**Exercise A:** List every proper name in the bookselling passage below, giving each person, place, business or book only once.

# # # # #

The day was punctuated by a series of ‘views’ from different Cambridge institutions. The first was offered by David Robinson, the Managing Director of Heffers, which has been selling books in Cambridge since 1876. Robinson focused on the extraordinary difference between his earlier job, in a university campus bookshop, and his current role. In the former post, in the heyday of the course textbook, before the demise of the net book agreement and the rise of the internet, selling books had felt a little like ‘playing shops’. Now that the textbook era is over, bookshops are less tightly bound into the warp and weft of universities, and academic books are becoming less and less visible on the shelves even of a bookshop like Heffers. Robinson pointed to the ‘crossover’ book, the academic book that achieves a large readership, as a crucial category in the current bookselling landscape. He cited Thomas Piketty’s Capital as a recent example of the genre.

# # # # #

**Exercise B:** From the records below, gather each line containing the string "slussar", matching case exactly.

**Data under study:**
# # # # #

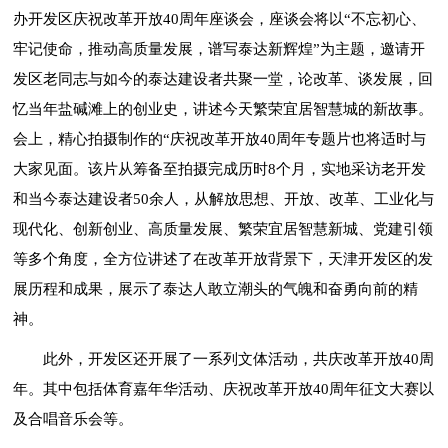
办开发区庆祝改革开放40周年座谈会，座谈会将以“不忘初心、
牢记使命，推动高质量发展，谱写泰达新辉煌”为主题，邀请开
发区老同志与如今的泰达建设者共聚一堂，论改革、谈发展，回
忆当年盐碱滩上的创业史，讲述今天繁荣宜居智慧城的新故事。
会上，精心拍摄制作的“庆祝改革开放40周年专题片也将适时与
大家见面。该片从筹备至拍摄完成历时8个月，实地采访老开发
和当今泰达建设者50余人，从解放思想、开放、改革、工业化与
现代化、创新创业、高质量发展、繁荣宜居智慧新城、党建引领
等多个角度，全方位讲述了在改革开放背景下，天津开发区的发
展历程和成果，展示了泰达人敢立潮头的气魄和奋勇向前的精
神。
此外，开发区还开展了一系列文体活动，共庆改革开放40周
年。其中包括体育嘉年华活动、庆祝改革开放40周年征文大赛以
及合唱音乐会等。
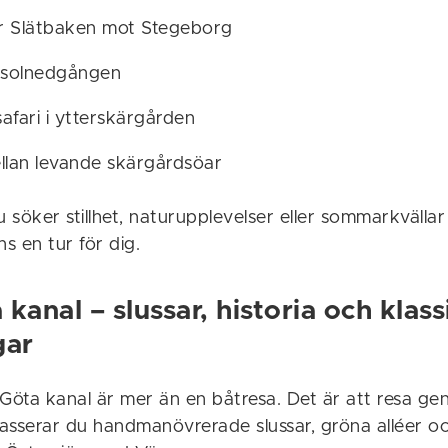
r Slätbaken mot Stegeborg
i solnedgången
afari i ytterskärgården
ellan levande skärgårdsöar
 söker stillhet, naturupplevelser eller sommarkvälla
ns en tur för dig.
kanal – slussar, historia och klass
gar
 Göta kanal är mer än en båtresa. Det är att resa g
passerar du handmanövrerade slussar, gröna alléer och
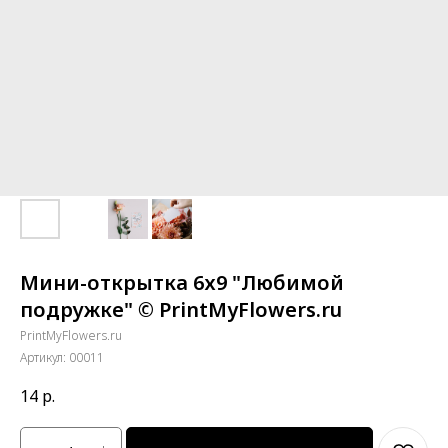
Мини-открытка 6х9 "Любимой
подружке" © PrintMyFlowers.ru
PrintMyFlowers.ru
Артикул:
00011
14
р.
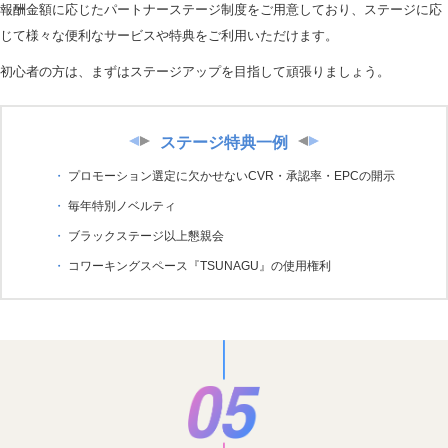
報酬金額に応じたパートナーステージ制度をご用意しており、ステージに応
じて様々な便利なサービスや特典をご利用いただけます。
初心者の方は、まずはステージアップを目指して頑張りましょう。
ステージ特典一例
プロモーション選定に欠かせないCVR・承認率・EPCの開示
毎年特別ノベルティ
ブラックステージ以上懇親会
コワーキングスペース『TSUNAGU』の使用権利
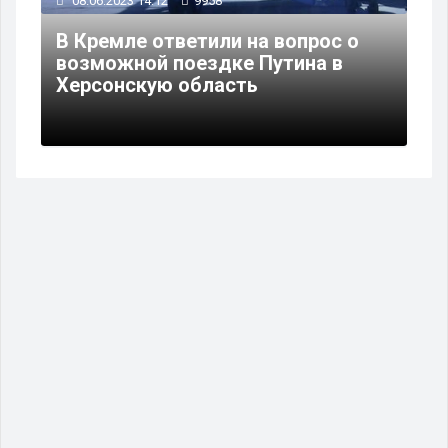
08.06.2023 14:12
9958
В Кремле ответили на вопрос о
возможной поездке Путина в
Херсонскую область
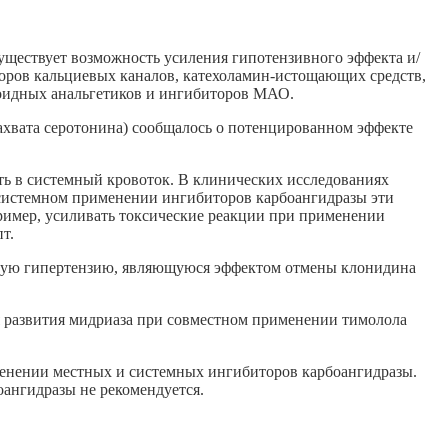
уществует возможность усиления гипотензивного эффекта и/
оров кальциевых каналов, катехоламин-истощающих средств,
иоидных анальгетиков и ингибиторов МАО.
хвата серотонина) сообщалось о потенцированном эффекте
ать в системный кровоток. В клинических исследованиях
 системном применении ингибиторов карбоангидразы эти
пример, усиливать токсические реакции при применении
т.
ьную гипертензию, являющуюся эффектом отмены клонидина
я развития мидриаза при совместном применении тимолола
енении местных и системных ингибиторов карбоангидразы.
ангидразы не рекомендуется.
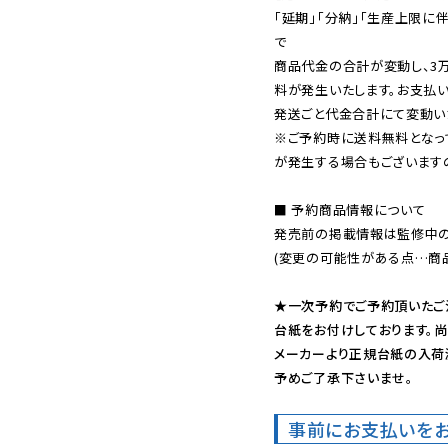
「延期」「分納」「生産上限に
で

商品代金の合計が変動し、3
料が発生いたします。お支払
※ご予約時に送料無料となっ
が発生する場合もございます
■ 予約商品情報について

発売前の掲載情報は監修中の
(変更の可能性がある点…商品
★一次予約でご予約頂いたご
台紙をお付けしております。尚
メーカーより正規台紙の入荷
予めご了承下さいませ。
事前にお支払いを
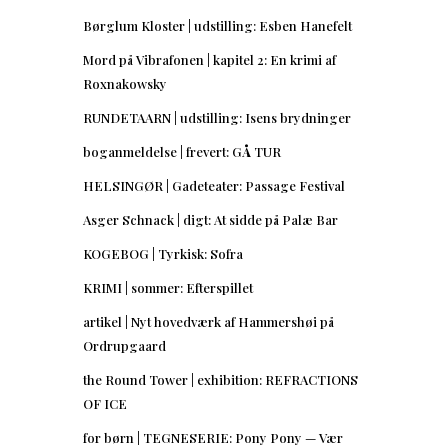
Børglum Kloster | udstilling: Esben Hanefelt
Mord på Vibrafonen | kapitel 2: En krimi af
Roxnakowsky
RUNDETAARN | udstilling: Isens brydninger
boganmeldelse | frevert: GÅ TUR
HELSINGØR | Gadeteater: Passage Festival
Asger Schnack | digt: At sidde på Palæ Bar
KOGEBOG | Tyrkisk: Sofra
KRIMI | sommer: Efterspillet
artikel | Nyt hovedværk af Hammershøi på
Ordrupgaard
the Round Tower | exhibition: REFRACTIONS
OF ICE
for børn | TEGNESERIE: Pony Pony — Vær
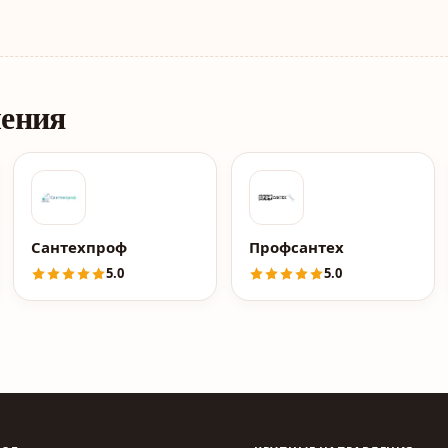
ления
Сантехпроф
Профсантех
5.0
5.0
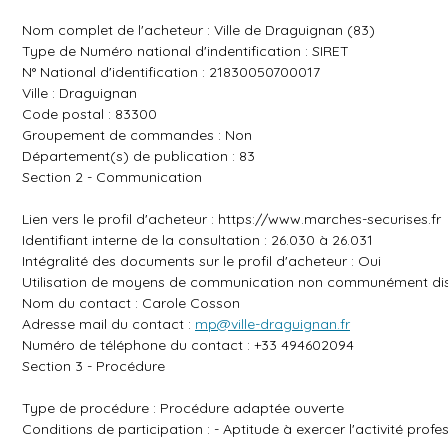
Nom complet de l'acheteur : Ville de Draguignan (83)
Type de Numéro national d'indentification : SIRET
N° National d'identification : 21830050700017
Ville : Draguignan
Code postal : 83300
Groupement de commandes : Non
Département(s) de publication : 83
Section 2 - Communication
Lien vers le profil d'acheteur :
https://www.marches-securises.fr
Identifiant interne de la consultation : 26.030 à 26.031
Intégralité des documents sur le profil d'acheteur : Oui
Utilisation de moyens de communication non communément dis
Nom du contact : Carole Cosson
Adresse mail du contact :
mp@ville-draguignan.fr
Numéro de téléphone du contact : +33 494602094
Section 3 - Procédure
Type de procédure : Procédure adaptée ouverte
Conditions de participation : - Aptitude à exercer l'activité prof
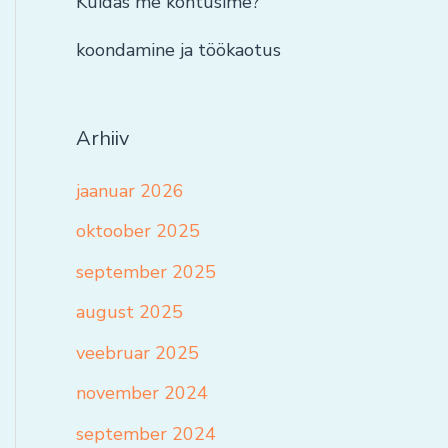
Kuidas me kohtusime?
koondamine ja töökaotus
Arhiiv
jaanuar 2026
oktoober 2025
september 2025
august 2025
veebruar 2025
november 2024
september 2024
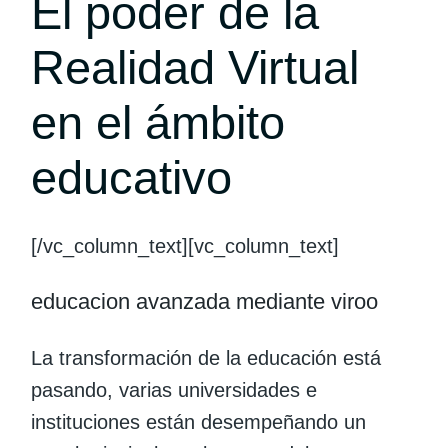
El poder de la
Realidad Virtual
en el ámbito
educativo
[/vc_column_text][vc_column_text]
educacion avanzada mediante viroo
La transformación de la educación está
pasando, varias universidades e
instituciones están desempeñando un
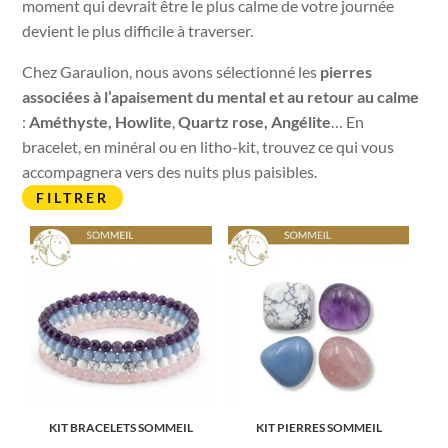
moment qui devrait être le plus calme de votre journée
devient le plus difficile à traverser.
Chez Garaulion, nous avons sélectionné les
pierres
associées à l’apaisement du mental et au retour au calme
:
Améthyste,
Howlite
,
Quartz rose,
Angélite
… En
bracelet, en minéral ou en litho-kit, trouvez ce qui vous
accompagnera vers des nuits plus paisibles.
FILTRER
KIT BRACELETS SOMMEIL
KIT PIERRES SOMMEIL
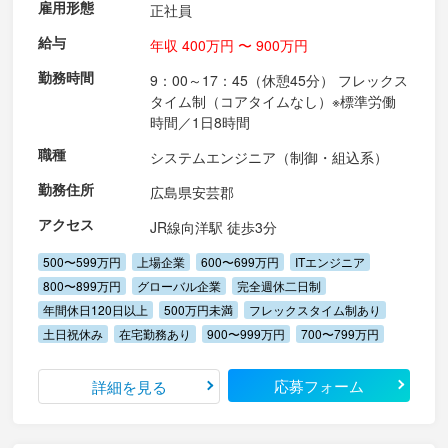
雇用形態
正社員
給与
年収 400万円 〜 900万円
勤務時間
9：00～17：45（休憩45分） フレックス
タイム制（コアタイムなし）※標準労働
時間／1日8時間
職種
システムエンジニア（制御・組込系）
勤務住所
広島県安芸郡
アクセス
JR線向洋駅 徒歩3分
500〜599万円
上場企業
600〜699万円
ITエンジニア
800〜899万円
グローバル企業
完全週休二日制
年間休日120日以上
500万円未満
フレックスタイム制あり
土日祝休み
在宅勤務あり
900〜999万円
700〜799万円
応募フォーム
詳細を見る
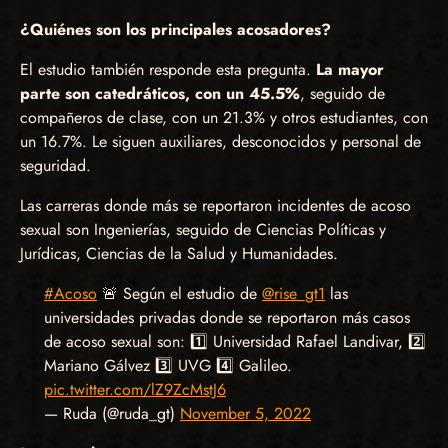
¿Quiénes son los principales acosadores?
El estudio también responde esta pregunta.
La mayor
parte son catedráticos, con un 45.5%
, seguido de
compañeros de clase, con un 21.3% y otros estudiantes, con
un 16.7%. Le siguen auxiliares, desconocidos y personal de
seguridad.
Las carreras donde más se reportaron incidentes de acoso
sexual son Ingenierías, seguido de Ciencias Políticas y
Jurídicas, Ciencias de la Salud y Humanidades.
#Acoso
🚨 Según el estudio de
@rise_gt1
las
universidades privadas donde se reportaron más casos
de acoso sexual son: 1️⃣ Universidad Rafael Landivar, 2️⃣
Mariano Gálvez 3️⃣ UVG 4️⃣ Galileo.
pic.twitter.com/lZ9ZcMstJ6
— Ruda (@ruda_gt)
November 5, 2022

# # # # #

**Answer A:** Cambridge, David Robinson, Heffers, Thomas Piketty, Capital

**Answer B:**
kanal – slussar, historia och klass
passerar du handmanövrerade slussar, gröna alléer och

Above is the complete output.